(Stored data)
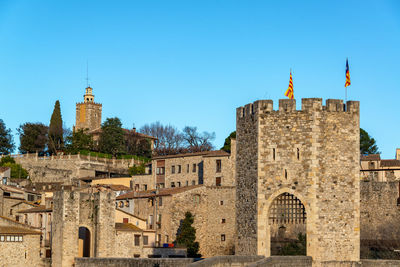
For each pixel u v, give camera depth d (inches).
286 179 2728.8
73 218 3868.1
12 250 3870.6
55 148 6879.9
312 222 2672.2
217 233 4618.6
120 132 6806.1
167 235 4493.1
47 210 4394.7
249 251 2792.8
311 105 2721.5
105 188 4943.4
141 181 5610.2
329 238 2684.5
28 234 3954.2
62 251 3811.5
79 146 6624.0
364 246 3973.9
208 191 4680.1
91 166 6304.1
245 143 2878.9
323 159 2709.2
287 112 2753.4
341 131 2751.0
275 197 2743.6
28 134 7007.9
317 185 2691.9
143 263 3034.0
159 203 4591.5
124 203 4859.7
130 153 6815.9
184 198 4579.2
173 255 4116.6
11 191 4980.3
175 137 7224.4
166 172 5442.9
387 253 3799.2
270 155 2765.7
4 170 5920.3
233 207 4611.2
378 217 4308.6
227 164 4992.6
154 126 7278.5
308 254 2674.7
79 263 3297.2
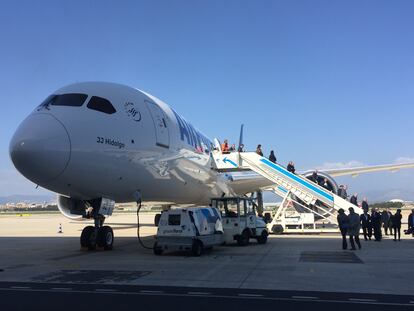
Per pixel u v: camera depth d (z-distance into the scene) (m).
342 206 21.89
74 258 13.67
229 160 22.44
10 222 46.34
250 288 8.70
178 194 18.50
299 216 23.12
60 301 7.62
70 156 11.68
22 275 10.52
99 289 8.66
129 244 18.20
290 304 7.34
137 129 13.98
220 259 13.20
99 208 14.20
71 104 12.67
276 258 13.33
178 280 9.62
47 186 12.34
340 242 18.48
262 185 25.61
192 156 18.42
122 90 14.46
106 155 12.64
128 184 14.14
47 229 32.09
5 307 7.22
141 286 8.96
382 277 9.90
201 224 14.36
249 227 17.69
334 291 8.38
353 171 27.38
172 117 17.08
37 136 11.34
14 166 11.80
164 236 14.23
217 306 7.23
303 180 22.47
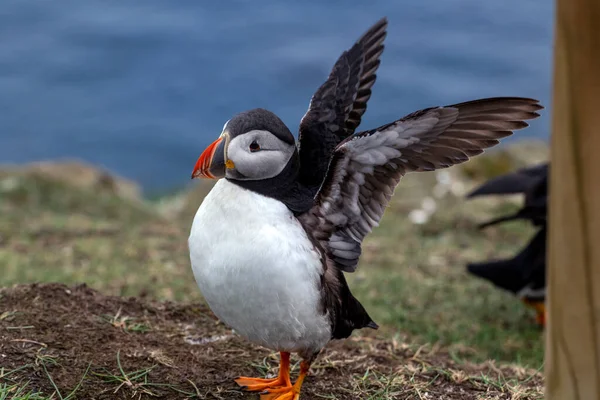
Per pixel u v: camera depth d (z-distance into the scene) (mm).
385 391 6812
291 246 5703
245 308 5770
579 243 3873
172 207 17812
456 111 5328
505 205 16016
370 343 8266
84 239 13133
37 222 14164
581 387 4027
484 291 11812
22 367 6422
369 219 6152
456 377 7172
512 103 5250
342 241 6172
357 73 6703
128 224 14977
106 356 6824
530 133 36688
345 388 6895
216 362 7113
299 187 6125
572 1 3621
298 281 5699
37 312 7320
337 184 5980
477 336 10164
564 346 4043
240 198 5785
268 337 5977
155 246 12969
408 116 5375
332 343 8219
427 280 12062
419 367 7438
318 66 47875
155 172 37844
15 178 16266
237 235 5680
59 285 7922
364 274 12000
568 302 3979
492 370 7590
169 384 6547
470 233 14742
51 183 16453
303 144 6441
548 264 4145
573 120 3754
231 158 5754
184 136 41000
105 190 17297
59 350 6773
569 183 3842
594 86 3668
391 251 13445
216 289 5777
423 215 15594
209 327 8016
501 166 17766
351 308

_BRIEF_: Check each line of the records above, and copy those that hold the word "pixel".

_EXPECTED OUTPUT_:
For each pixel u v, give camera depth d (inches).
Per pixel u v: camera depth d (z-distance into the scene) (m).
Per pixel u v: camera depth d (z-distance into the scene) (mm).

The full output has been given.